In our analysis, we peformed clustering and a classification repectively to evaluate the performance of the Doc2Vec features.

### Preprocessing

For each discussion, we first identify the authors. For each author, we first filtered characters that are neither numbers nor english letters (e.g. "[A-Za-z0-9]" in regular expression) in his posts. All filtered posts were concatenated and converted to a Doc2Vec vector.

In IAC dataset, the author stance on a discussion is recorded as a combination of votes from annotators. Each annotator can vote "pro", "anti", or "other". We use the following rules to consider the majority vote as the label of author stance:
- If the number of "pro" votes equals to "anti", or "other" dominates, choose "other" as the stance label.
- If "pro" dominates, choose "pro" as the stance label.
- If "anti" dominates, choose "anti" as the stance label.

### Analysis by Kmeans clustering

We perform K-means clustering (Kanungo et al., 2002) with K=3 for every topic respectively. Our metrics is Adjusted Mutual Infomation Score (Vinh et al., 2010). The value of AMI is used to evaluate the extent of shared information between two clustering results. Below is the results of different topics:

| Topic | Adjusted Mutual Infomation Score (AMI) |
| ------------- |:-------------:|
| gay marriage | 0.007 |
| existence of God | 0.016 |
| death penalty | 0.009 |
| abortion | 0.004 |
| climate change | 0.000 |
| healthcare | 0.005 |
| evolution | 0.083 |
| communism vs capitalism | 0.045 |
| gun control | 0.003 |
| marijuana legalization | 0.068 |

According to the results, using Doc2Vec representation stand-alone is not effective on identifying author stance in discussions.


### Analysis by SVM classification

We follow the same settings in task 1 to train a three-class SVM model.

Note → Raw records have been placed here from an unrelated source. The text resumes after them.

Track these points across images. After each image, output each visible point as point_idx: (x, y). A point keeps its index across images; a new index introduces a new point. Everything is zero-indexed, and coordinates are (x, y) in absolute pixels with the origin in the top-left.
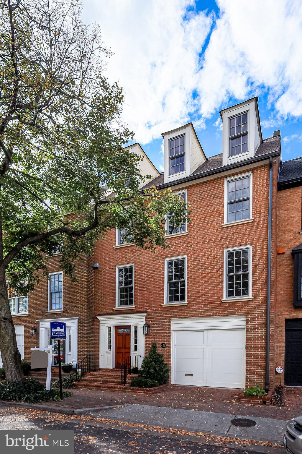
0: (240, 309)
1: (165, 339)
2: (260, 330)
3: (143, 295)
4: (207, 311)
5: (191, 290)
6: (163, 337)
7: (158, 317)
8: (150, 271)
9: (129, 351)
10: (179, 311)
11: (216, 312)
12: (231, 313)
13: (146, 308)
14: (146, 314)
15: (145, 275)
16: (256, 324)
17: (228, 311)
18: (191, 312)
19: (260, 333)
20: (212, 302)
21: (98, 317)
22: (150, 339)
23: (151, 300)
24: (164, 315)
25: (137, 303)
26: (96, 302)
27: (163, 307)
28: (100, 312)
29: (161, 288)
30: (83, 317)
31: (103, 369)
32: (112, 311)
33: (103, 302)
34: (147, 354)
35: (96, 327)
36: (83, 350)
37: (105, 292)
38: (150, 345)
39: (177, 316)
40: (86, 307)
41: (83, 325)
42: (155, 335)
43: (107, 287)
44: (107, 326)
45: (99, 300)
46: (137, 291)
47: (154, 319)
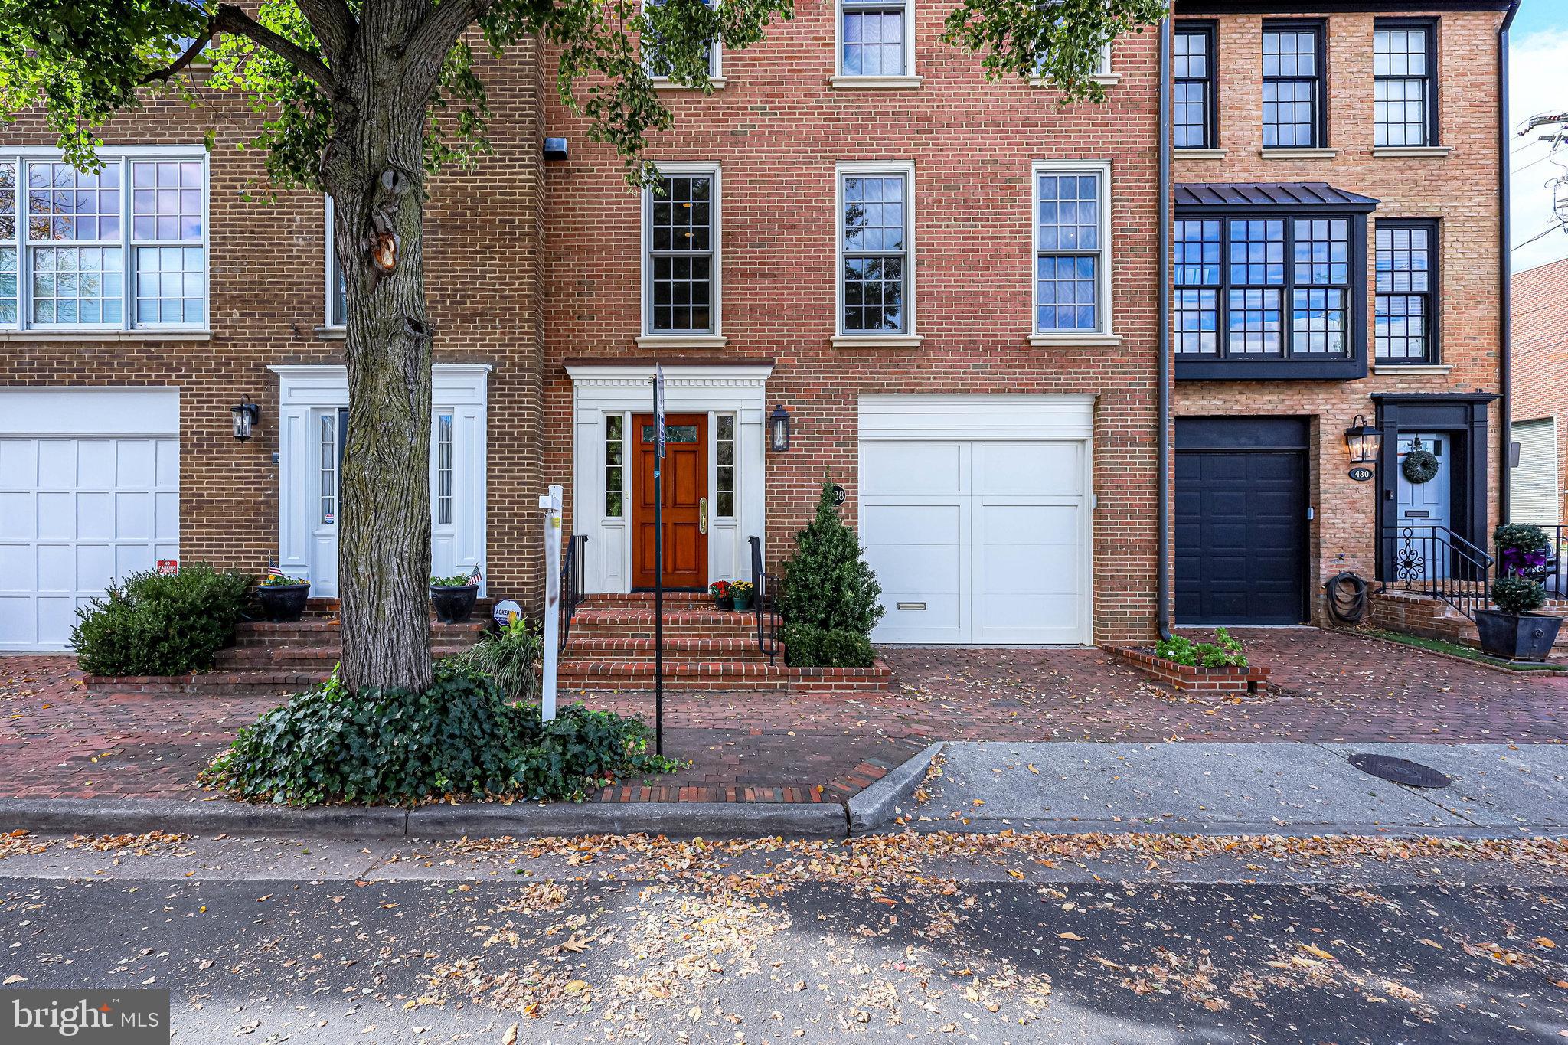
0: (1083, 373)
1: (842, 469)
2: (1138, 445)
3: (757, 294)
4: (983, 373)
5: (931, 293)
6: (835, 463)
7: (814, 384)
8: (785, 202)
9: (691, 519)
10: (890, 366)
11: (1012, 379)
12: (1056, 385)
13: (772, 348)
15: (766, 214)
16: (1128, 427)
17: (1050, 379)
18: (933, 373)
19: (1138, 457)
20: (998, 342)
21: (571, 370)
22: (786, 469)
23: (788, 318)
24: (837, 378)
25: (732, 324)
26: (554, 306)
27: (832, 348)
28: (573, 348)
29: (825, 275)
30: (514, 364)
31: (595, 597)
32: (629, 348)
33: (586, 306)
34: (773, 529)
35: (554, 414)
36: (515, 515)
37: (597, 265)
38: (784, 492)
39: (883, 384)
40: (528, 321)
41: (515, 402)
42: (803, 456)
43: (604, 247)
44: (603, 412)
45: (568, 295)
46: (732, 276)
47: (799, 390)
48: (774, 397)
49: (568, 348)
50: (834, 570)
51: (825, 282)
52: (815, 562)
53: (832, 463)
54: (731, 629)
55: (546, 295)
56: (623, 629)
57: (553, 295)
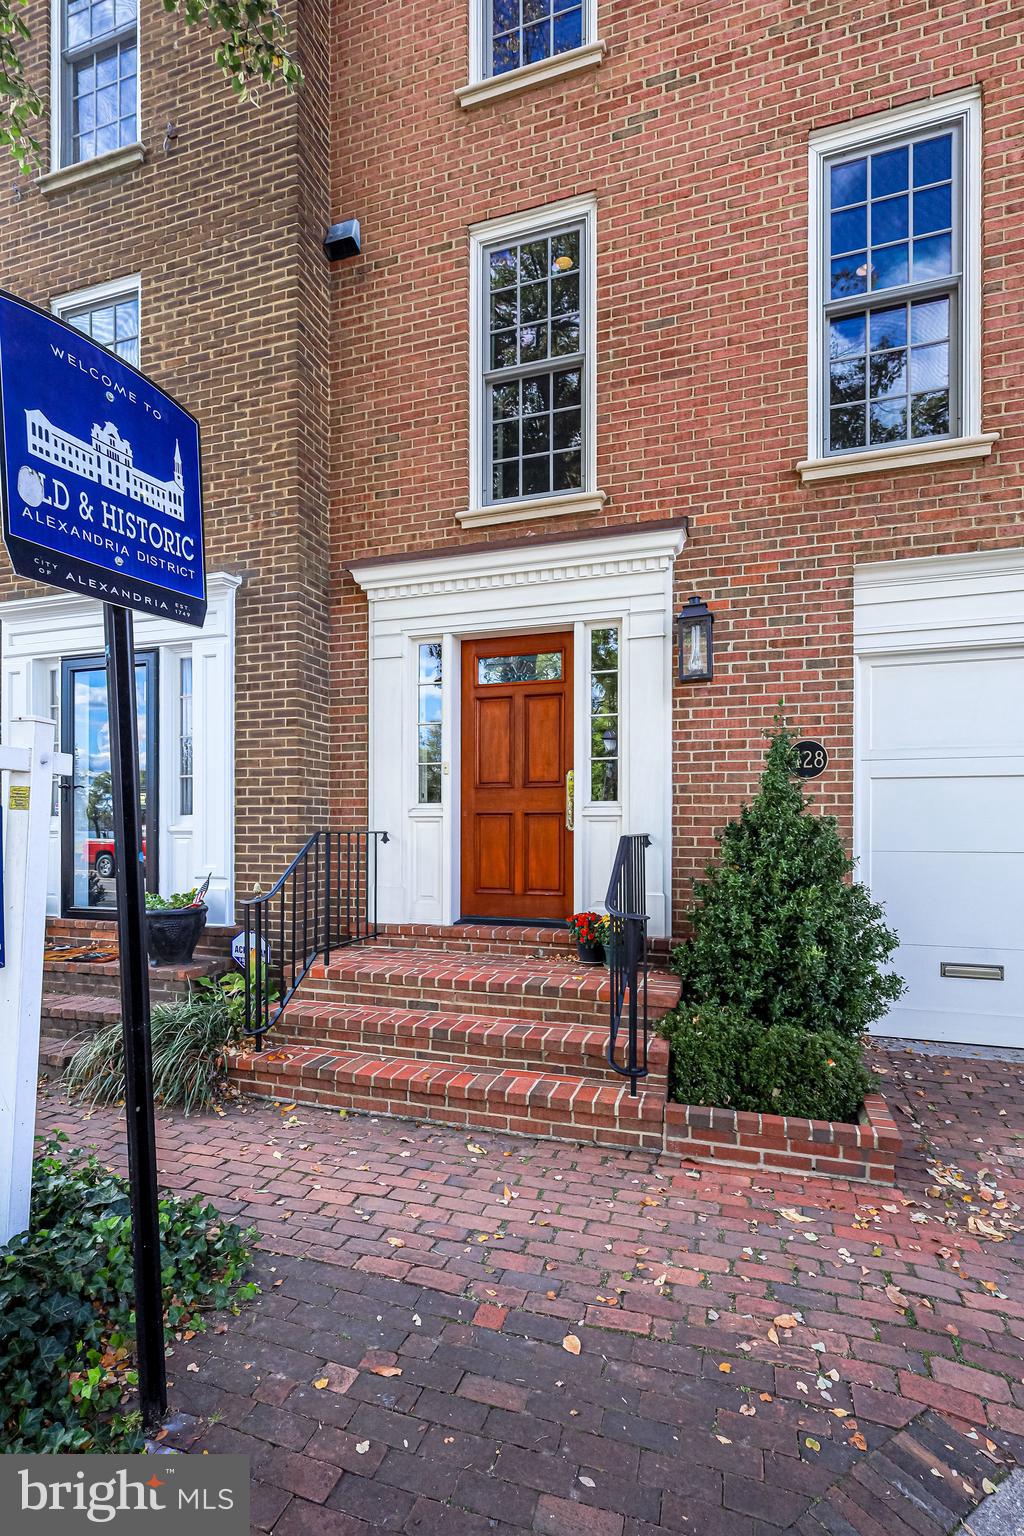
1: (821, 709)
3: (657, 409)
6: (805, 699)
7: (764, 556)
8: (709, 234)
9: (553, 807)
10: (920, 505)
13: (685, 501)
14: (676, 538)
15: (675, 265)
21: (360, 576)
22: (711, 714)
23: (715, 443)
24: (810, 540)
25: (614, 469)
26: (343, 483)
27: (801, 485)
28: (370, 545)
29: (786, 352)
30: (270, 571)
31: (393, 931)
32: (449, 533)
33: (387, 476)
34: (688, 821)
35: (343, 647)
36: (272, 801)
37: (402, 408)
38: (708, 757)
39: (906, 542)
40: (288, 502)
41: (271, 628)
42: (744, 689)
43: (413, 378)
44: (413, 639)
45: (363, 463)
46: (613, 385)
47: (738, 570)
48: (689, 586)
49: (362, 545)
50: (783, 903)
51: (786, 364)
52: (745, 885)
53: (800, 699)
54: (577, 1006)
55: (333, 467)
56: (395, 992)
57: (341, 466)
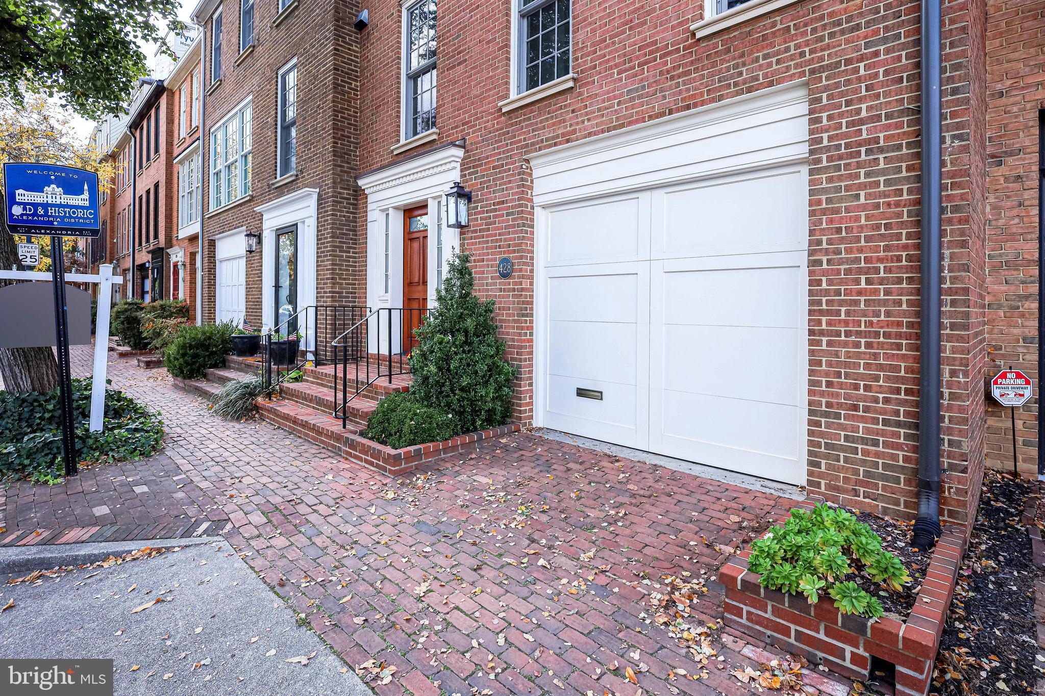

The following are the accuracy values of 5-fold cross validation in different topics:

| Topic        | 1 round accuracy  | 2 round accuracy  | 3 round accuracy  | 4 round accuracy  | 5 round accuracy  | Mean accuracy |
| ------------- |:-------------|:-------------|:-------------|:-------------|:-------------|:-------------:|
| communism vs capitalism | 60.00% | 79.26% | 56.72% | 63.91% | 54.55% | 62.89% |
| marijuana legalization | 64.66% | 66.38% | 75.44% | 78.76% | 72.57% | 71.56% |
| death penalty | 45.39% | 54.44% | 47.21% | 46.47% | 45.90% | 47.88% |
| climate change | 48.30% | 47.95% | 49.66% | 42.07% | 33.33% | 44.26% |
| existence of God | 43.44% | 48.43% | 45.42% | 49.10% | 46.86% | 46.65% |
| healthcare | 60.00% | 44.29% | 38.57% | 62.32% | 57.35% | 52.51% |
| gun control | 64.28% | 46.28% | 52.18% | 54.81% | 54.69% | 54.45% |
| abortion | 47.04% | 45.69% | 52.90% | 43.59% | 51.48% | 48.14% |
| gay marriage | 64.82% | 58.96% | 63.25% | 58.62% | 59.62% | 61.05% |
| evolution | 59.85% | 53.31% | 59.85% | 58.29% | 64.37% | 59.14% |

The classification results show the Doc2Vec representation only performs  in most of topics.

### Reference

1. Porter, M. F. (2001). Snowball: A language for stemming algorithms.
2. Chang, C. C., & Lin, C. J. (2011). LIBSVM: a library for support vector machines. ACM transactions on intelligent systems and technology (TIST), 2(3), 27.
3. Le, Q., & Mikolov, T. (2014). Distributed representations of sentences and documents. In Proceedings of the 31st International Conference on Machine Learning (ICML-14) (pp. 1188-1196).
4. Lau, J. H., & Baldwin, T. (2016). An empirical evaluation of doc2vec with practical insights into document embedding generation. arXiv preprint arXiv:1607.05368.
5. Kanungo, T., Mount, D. M., Netanyahu, N. S., Piatko, C. D., Silverman, R., & Wu, A. Y. (2002). An efficient k-means clustering algorithm: Analysis and implementation. IEEE transactions on pattern analysis and machine intelligence, 24(7), 881-892.
6. Vinh, N. X., Epps, J., & Bailey, J. (2010). Information theoretic measures for clusterings comparison: Variants, properties, normalization and correction for chance. Journal of Machine Learning Research, 11(Oct), 2837-2854.